**Listed records**

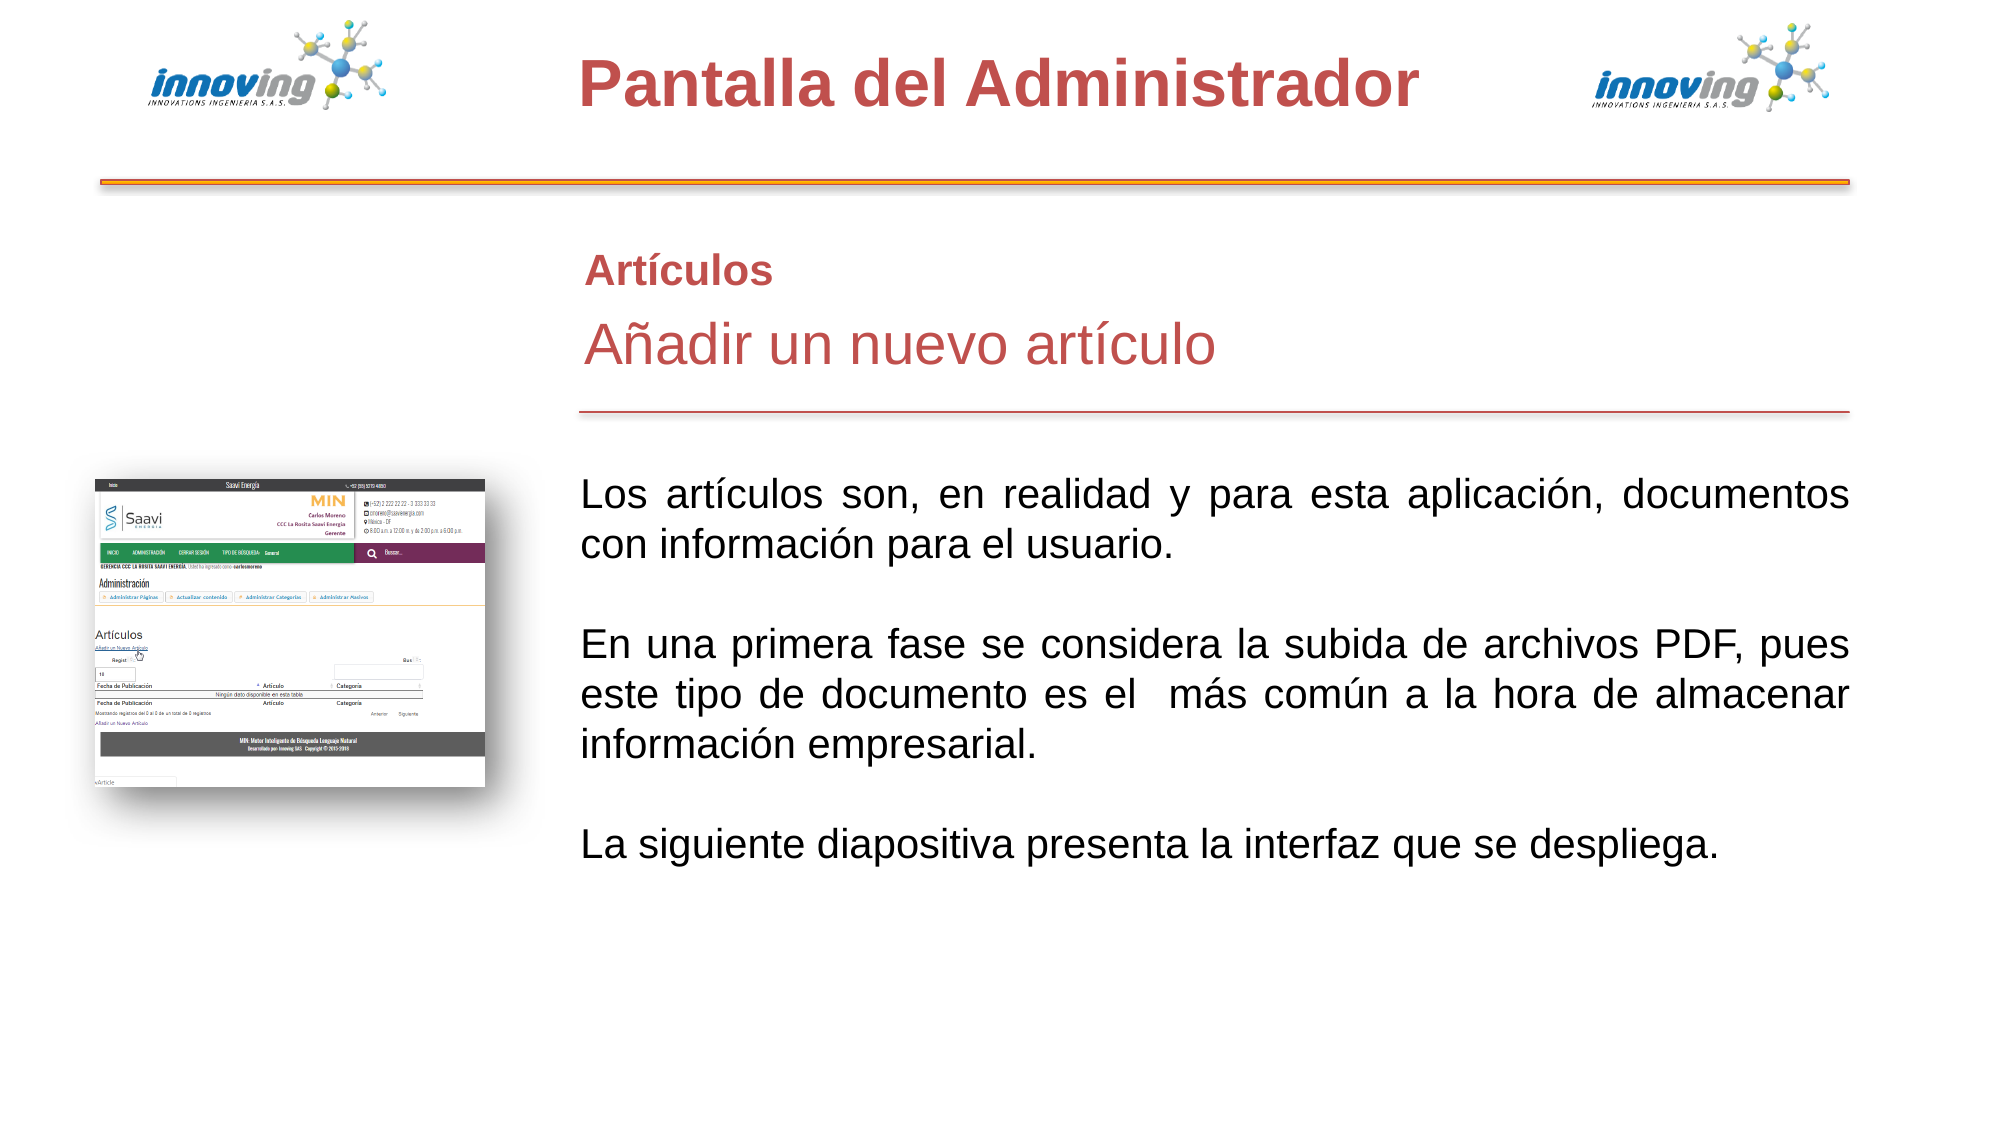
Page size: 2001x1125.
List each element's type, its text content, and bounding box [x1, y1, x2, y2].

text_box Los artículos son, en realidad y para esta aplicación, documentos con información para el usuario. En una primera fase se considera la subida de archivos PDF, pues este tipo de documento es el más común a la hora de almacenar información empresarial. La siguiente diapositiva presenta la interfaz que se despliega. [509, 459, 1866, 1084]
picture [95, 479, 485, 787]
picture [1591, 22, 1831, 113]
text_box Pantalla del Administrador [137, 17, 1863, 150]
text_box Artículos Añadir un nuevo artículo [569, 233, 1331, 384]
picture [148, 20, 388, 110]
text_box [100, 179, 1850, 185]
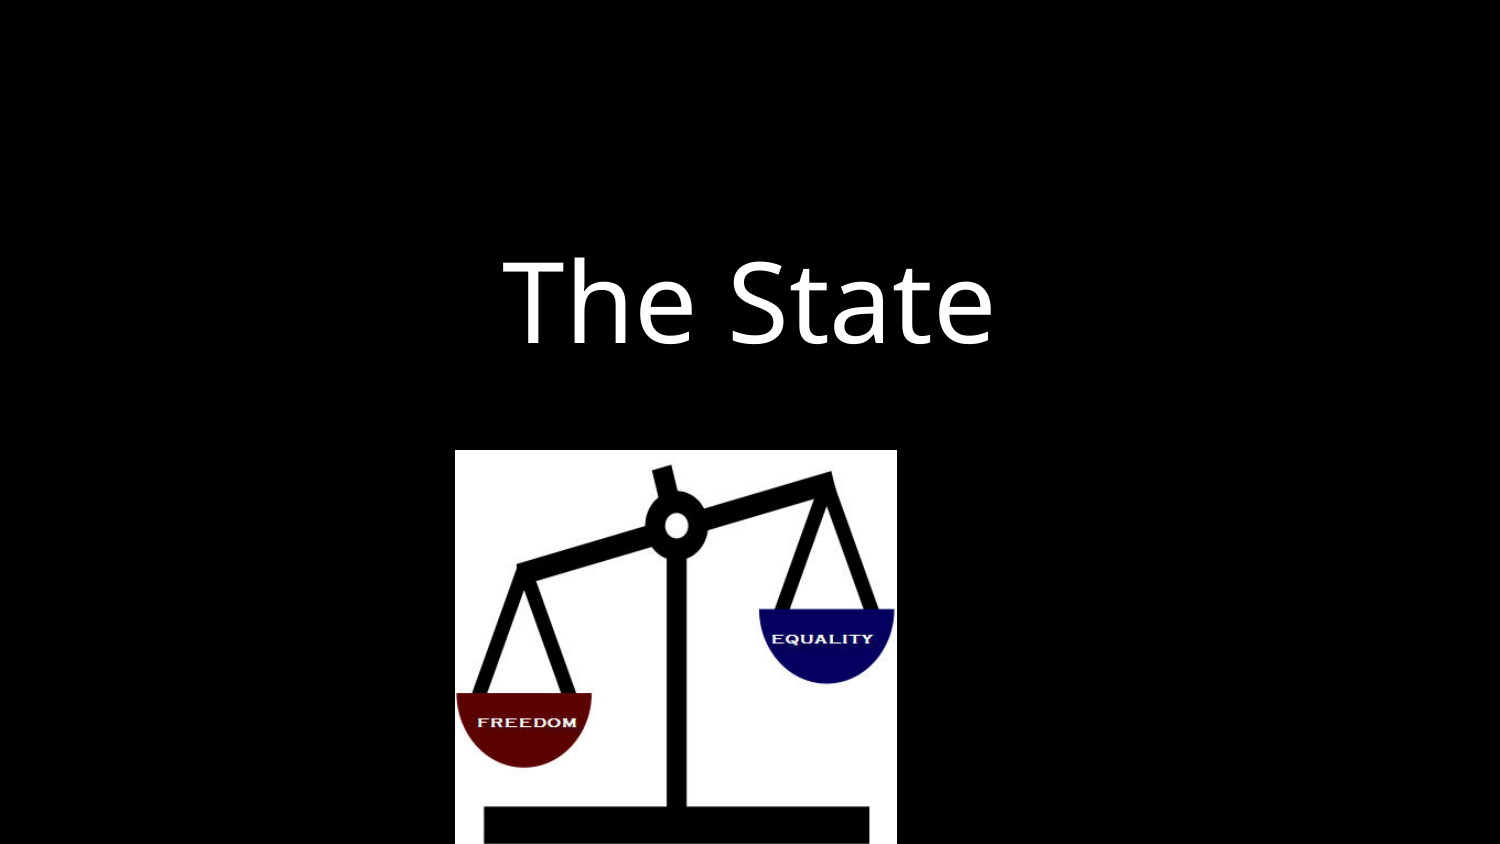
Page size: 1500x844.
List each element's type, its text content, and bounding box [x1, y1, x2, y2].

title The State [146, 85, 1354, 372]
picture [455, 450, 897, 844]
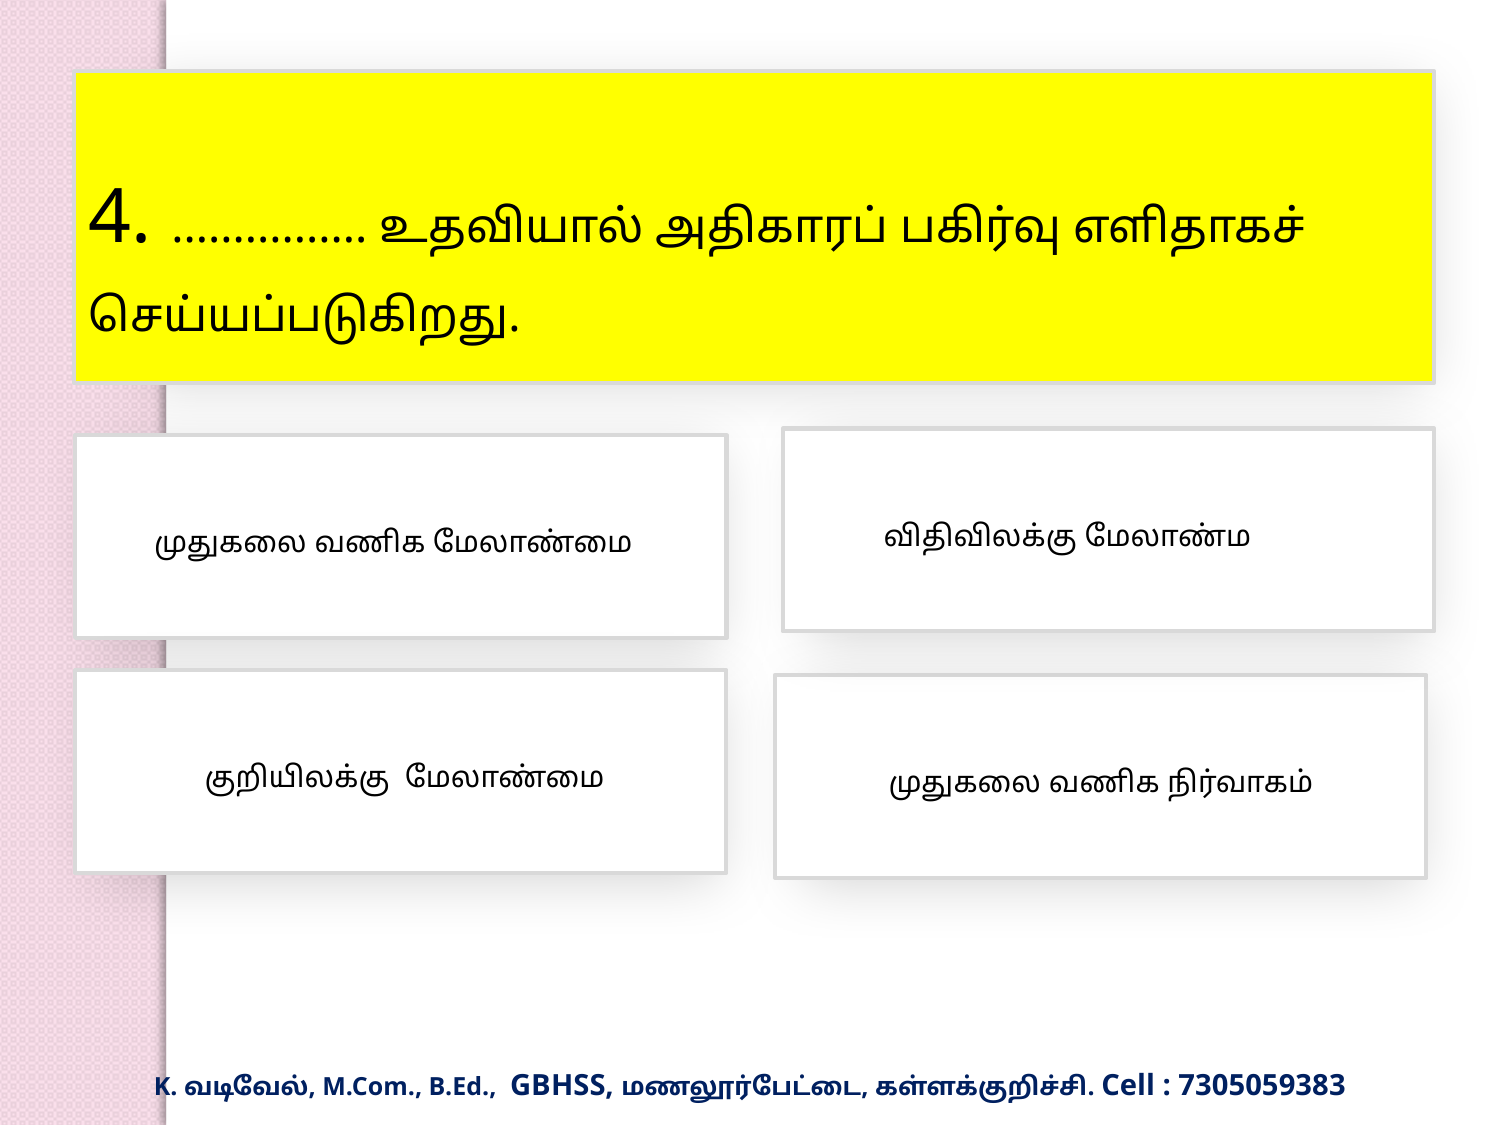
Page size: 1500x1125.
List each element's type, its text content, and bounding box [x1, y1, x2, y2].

**About this exercise**
Your response should be the lines of the entries above that include the string "size".

**Solution for this problem**
Page size: 2001x1125.
Page size: 1500x844.
Page size: 1500x1125.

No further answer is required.